Concernant le golf, notre politique respecte les principes du développement durable auxquels nous sommes très sensibilisés. S’il constitue une niche touristique non négligeable, il doit néanmoins participer aux règles de préservation de l’écosystème. A cet effet, nous avons promulgué une loi concernant la régularisation de l’arrosage des golfs. Maintenant, seules les eaux recyclées ou réutilisées peuvent être utilisées. Par exemple, la station d’épuration d’eau de Marrakech approvisionne tous les terrains de golf de la ville. Ce procédé sera repris dans d’autres villes. Nous encourageons également la collecte des eaux provenant des pluies que nous stockons dans des lacs à proximité des golfs. La politique de développement économique du Maroc intègre totalement le principe de développement durable. Par exemple, si vous allez au golf de Mogador à Essaouira, vous verrez que la faune et la flore sont intacts.

Le secteur du tourisme bénéficie déjà de beaucoup d’investissements directs étrangers. Comment voyez-vous évoluer l’arrivée d’IDE dans les années à venir ?

Grosso modo ce volet se porte assez bien. En 2013, le Maroc a drainé 11% des investissements directs étrangers dans le secteur touristique. Les pays du Golfe montrent un très grand intérêt. D’ailleurs, les fonds souverains ont financé les marinas de Casablanca et de Tanger. Un accord est en pourparlers pour la marina de Bouregrab qui est une rivière séparant Rabat et Salé. Depuis, nous examinons d’autres sources et possibilités. Les investisseurs russes et chinois s’intéressent énormément au Maroc à l’heure actuelle. Et, bien évidemment, nos amis français et espagnols restent les investisseurs les plus réguliers. Les allemands et les anglais investissent dans des projets bien définis. Malgré la crise financière mondiale et la morosité des flux de capitaux, nous avons été capables d’attirer des milliards d’investissements : 2 milliards d’euros en 2013 et presque 3 milliards d’euros en 2014. Des chiffres considérables !

Le Maroc accueillera la troisième édition du World Travel Market. Qu’attendez-vous de cet évènement ?

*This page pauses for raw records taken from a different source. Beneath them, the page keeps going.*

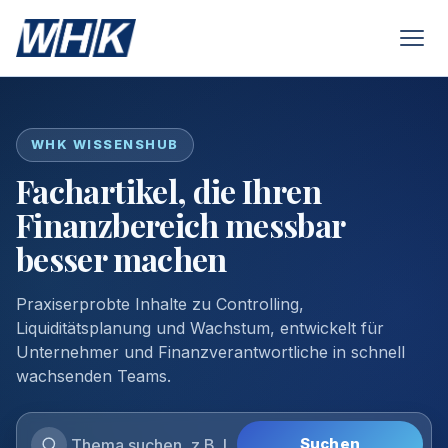
WHK WISSENSHUB
Fachartikel, die Ihren
Finanzbereich messbar
besser machen
Praxiserprobte Inhalte zu Controlling,
Liquiditätsplanung und Wachstum, entwickelt für
Unternehmer und Finanzverantwortliche in schnell
wachsenden Teams.
Suchen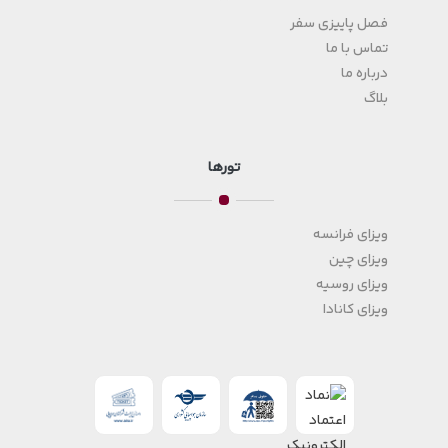
فصل پاییزی سفر
تماس با ما
درباره ما
بلاگ
تورها
ویزای فرانسه
ویزای چین
ویزای روسیه
ویزای کانادا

C’est une opportunité pour mettre en exergue nos pratiques au sens large en matière de tourisme. A cette occasion, nous devons être plusieurs fois récompensés par les World Travel awards. C’est un grand défi pour notre pays. Mais le Maroc est habitué à affronter ce genre de défis. Avec la présence des grands professionnels mondiaux du tourisme, c’est l’occasion de montrer une meilleure visibilité de notre pays. C’est un grand honneur et un challenge de pouvoir organiser ces événements.

Quel dernier message donneriez-vous à nos lecteurs francophones et français ?

Je leur dirai que le Maroc est un pays stable qui a su se développer, se démocratiser et améliorer son mode de gouvernance et son climat d’affaires en un temps record. C’est un pays tourné vers l’avenir tout en gardant ses traditions. La conjoncture est favorable aux investissements. Quant aux touristes, ils gardent un souvenir inoubliable de leur séjour. Et, nous faisons tout notre possible pour qu’ils reviennent.